Requirement: Below are some records. Return exactly the lines from the one containing "неполноценности и недовольству своими" through the one containing "THUNDER - DAS", both included, and only those.

[Page-level text extractions]
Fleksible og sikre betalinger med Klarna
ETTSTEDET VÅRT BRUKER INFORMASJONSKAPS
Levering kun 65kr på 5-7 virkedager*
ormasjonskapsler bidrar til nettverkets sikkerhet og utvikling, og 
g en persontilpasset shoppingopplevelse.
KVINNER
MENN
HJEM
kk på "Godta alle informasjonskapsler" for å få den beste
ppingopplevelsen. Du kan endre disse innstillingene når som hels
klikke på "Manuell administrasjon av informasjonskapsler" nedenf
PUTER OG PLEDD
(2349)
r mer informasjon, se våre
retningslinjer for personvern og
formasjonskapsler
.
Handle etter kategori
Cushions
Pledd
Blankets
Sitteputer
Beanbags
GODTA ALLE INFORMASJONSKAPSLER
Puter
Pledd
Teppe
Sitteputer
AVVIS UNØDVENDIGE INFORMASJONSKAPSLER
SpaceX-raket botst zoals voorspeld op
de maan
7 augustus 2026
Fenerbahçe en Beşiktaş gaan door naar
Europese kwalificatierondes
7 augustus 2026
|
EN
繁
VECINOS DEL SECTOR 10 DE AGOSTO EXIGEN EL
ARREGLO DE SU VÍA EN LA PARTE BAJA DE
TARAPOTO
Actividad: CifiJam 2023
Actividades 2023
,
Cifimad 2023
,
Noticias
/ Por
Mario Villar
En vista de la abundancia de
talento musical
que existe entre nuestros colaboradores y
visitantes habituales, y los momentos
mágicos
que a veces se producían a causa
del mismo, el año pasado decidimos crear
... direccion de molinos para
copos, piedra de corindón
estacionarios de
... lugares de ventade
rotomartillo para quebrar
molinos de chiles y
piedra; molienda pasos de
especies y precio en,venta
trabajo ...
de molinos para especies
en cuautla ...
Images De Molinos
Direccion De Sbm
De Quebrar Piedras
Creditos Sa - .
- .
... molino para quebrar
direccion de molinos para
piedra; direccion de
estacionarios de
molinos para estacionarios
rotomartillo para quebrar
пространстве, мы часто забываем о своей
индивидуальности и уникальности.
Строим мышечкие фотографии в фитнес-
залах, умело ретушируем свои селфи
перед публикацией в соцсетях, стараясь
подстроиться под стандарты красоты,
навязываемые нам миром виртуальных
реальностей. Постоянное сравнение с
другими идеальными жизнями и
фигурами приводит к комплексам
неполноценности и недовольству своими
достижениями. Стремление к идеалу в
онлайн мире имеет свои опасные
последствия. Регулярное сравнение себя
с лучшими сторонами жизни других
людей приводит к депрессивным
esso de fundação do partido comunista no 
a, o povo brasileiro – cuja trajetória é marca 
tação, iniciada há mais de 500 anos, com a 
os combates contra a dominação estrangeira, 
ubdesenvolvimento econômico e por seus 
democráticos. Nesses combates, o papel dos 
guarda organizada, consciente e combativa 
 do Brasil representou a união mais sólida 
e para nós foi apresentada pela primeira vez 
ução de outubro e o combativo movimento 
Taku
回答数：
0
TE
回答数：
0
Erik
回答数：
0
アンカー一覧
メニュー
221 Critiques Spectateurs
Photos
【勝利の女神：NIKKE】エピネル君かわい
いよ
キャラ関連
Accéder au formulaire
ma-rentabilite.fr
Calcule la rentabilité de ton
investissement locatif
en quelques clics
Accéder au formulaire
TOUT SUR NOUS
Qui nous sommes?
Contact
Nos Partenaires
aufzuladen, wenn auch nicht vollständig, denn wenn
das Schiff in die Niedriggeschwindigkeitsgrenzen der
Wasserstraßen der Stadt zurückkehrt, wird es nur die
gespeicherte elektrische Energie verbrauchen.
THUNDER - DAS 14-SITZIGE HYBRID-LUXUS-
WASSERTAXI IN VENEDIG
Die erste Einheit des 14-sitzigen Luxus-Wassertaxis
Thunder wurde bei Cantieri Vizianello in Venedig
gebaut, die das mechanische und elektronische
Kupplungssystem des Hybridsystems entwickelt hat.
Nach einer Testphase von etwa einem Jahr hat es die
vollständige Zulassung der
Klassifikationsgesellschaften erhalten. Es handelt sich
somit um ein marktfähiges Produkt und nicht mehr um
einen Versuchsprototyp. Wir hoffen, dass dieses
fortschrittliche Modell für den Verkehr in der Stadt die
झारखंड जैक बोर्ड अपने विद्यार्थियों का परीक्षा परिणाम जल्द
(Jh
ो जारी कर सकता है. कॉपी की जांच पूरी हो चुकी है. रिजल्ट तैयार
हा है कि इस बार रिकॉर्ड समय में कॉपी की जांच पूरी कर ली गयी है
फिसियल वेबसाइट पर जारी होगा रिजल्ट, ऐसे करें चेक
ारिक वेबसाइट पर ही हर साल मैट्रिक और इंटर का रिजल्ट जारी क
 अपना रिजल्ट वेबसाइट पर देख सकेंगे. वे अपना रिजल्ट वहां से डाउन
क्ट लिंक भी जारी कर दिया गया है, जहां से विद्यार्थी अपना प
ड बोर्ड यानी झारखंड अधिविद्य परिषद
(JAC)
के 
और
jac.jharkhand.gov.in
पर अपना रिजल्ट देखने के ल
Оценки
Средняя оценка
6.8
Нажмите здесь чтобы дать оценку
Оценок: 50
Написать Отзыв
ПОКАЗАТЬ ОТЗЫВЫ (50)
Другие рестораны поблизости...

Problem solution:
неполноценности и недовольству своими
достижениями. Стремление к идеалу в
онлайн мире имеет свои опасные
последствия. Регулярное сравнение себя
с лучшими сторонами жизни других
людей приводит к депрессивным
esso de fundação do partido comunista no 
a, o povo brasileiro – cuja trajetória é marca 
tação, iniciada há mais de 500 anos, com a 
os combates contra a dominação estrangeira, 
ubdesenvolvimento econômico e por seus 
democráticos. Nesses combates, o papel dos 
guarda organizada, consciente e combativa 
 do Brasil representou a união mais sólida 
e para nós foi apresentada pela primeira vez 
ução de outubro e o combativo movimento 
Taku
回答数：
0
TE
回答数：
0
Erik
回答数：
0
アンカー一覧
メニュー
221 Critiques Spectateurs
Photos
【勝利の女神：NIKKE】エピネル君かわい
いよ
キャラ関連
Accéder au formulaire
ma-rentabilite.fr
Calcule la rentabilité de ton
investissement locatif
en quelques clics
Accéder au formulaire
TOUT SUR NOUS
Qui nous sommes?
Contact
Nos Partenaires
aufzuladen, wenn auch nicht vollständig, denn wenn
das Schiff in die Niedriggeschwindigkeitsgrenzen der
Wasserstraßen der Stadt zurückkehrt, wird es nur die
gespeicherte elektrische Energie verbrauchen.
THUNDER - DAS 14-SITZIGE HYBRID-LUXUS-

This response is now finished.